**Assignment:**
Could you please return each line of the data that has the word "scroll"?

**Supplied information:**
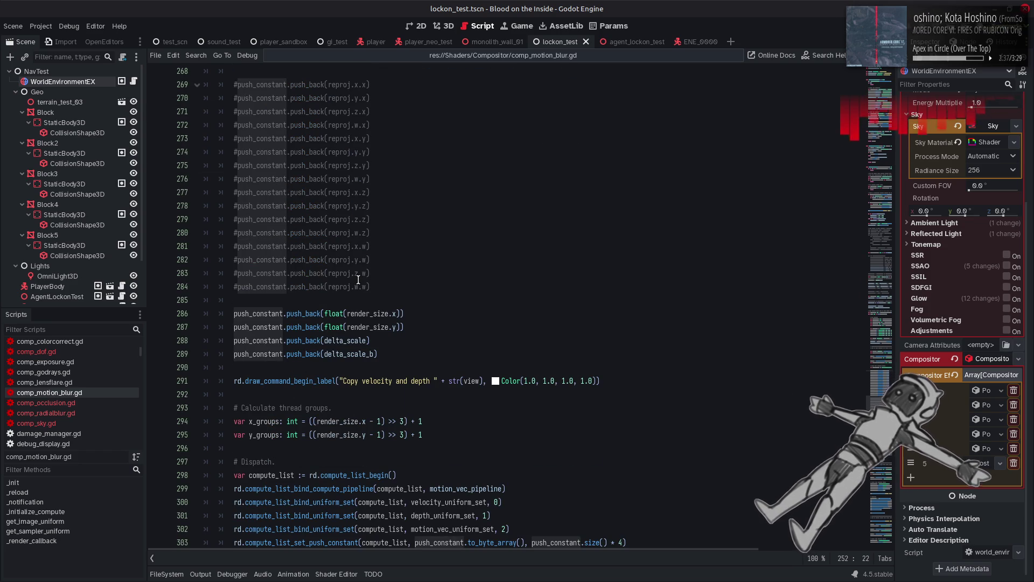
scroll(358, 279, "up", 10)
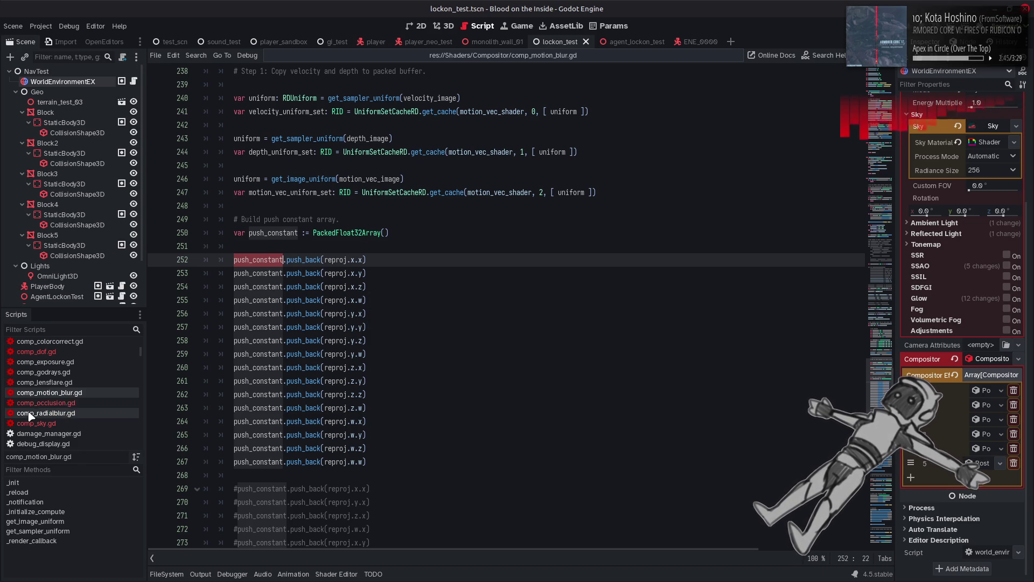
Review comp_occlusion.gd's uniform setup, then bring sky_apply.glsl in Notepad++ forward.
left_click(48, 403)
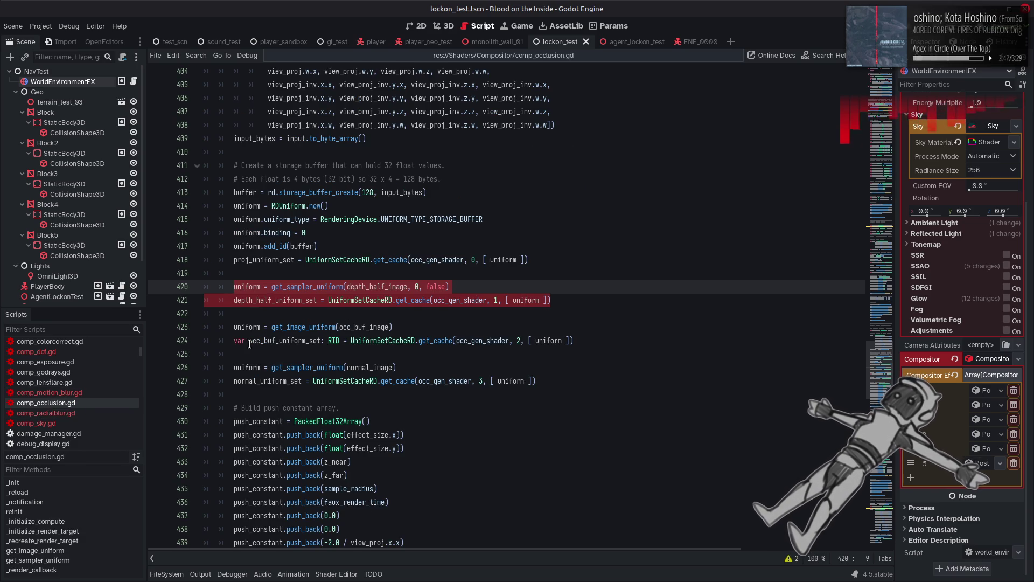
scroll(250, 343, "up", 2)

**Result:**
scroll(358, 279, "up", 10)
scroll(250, 343, "up", 2)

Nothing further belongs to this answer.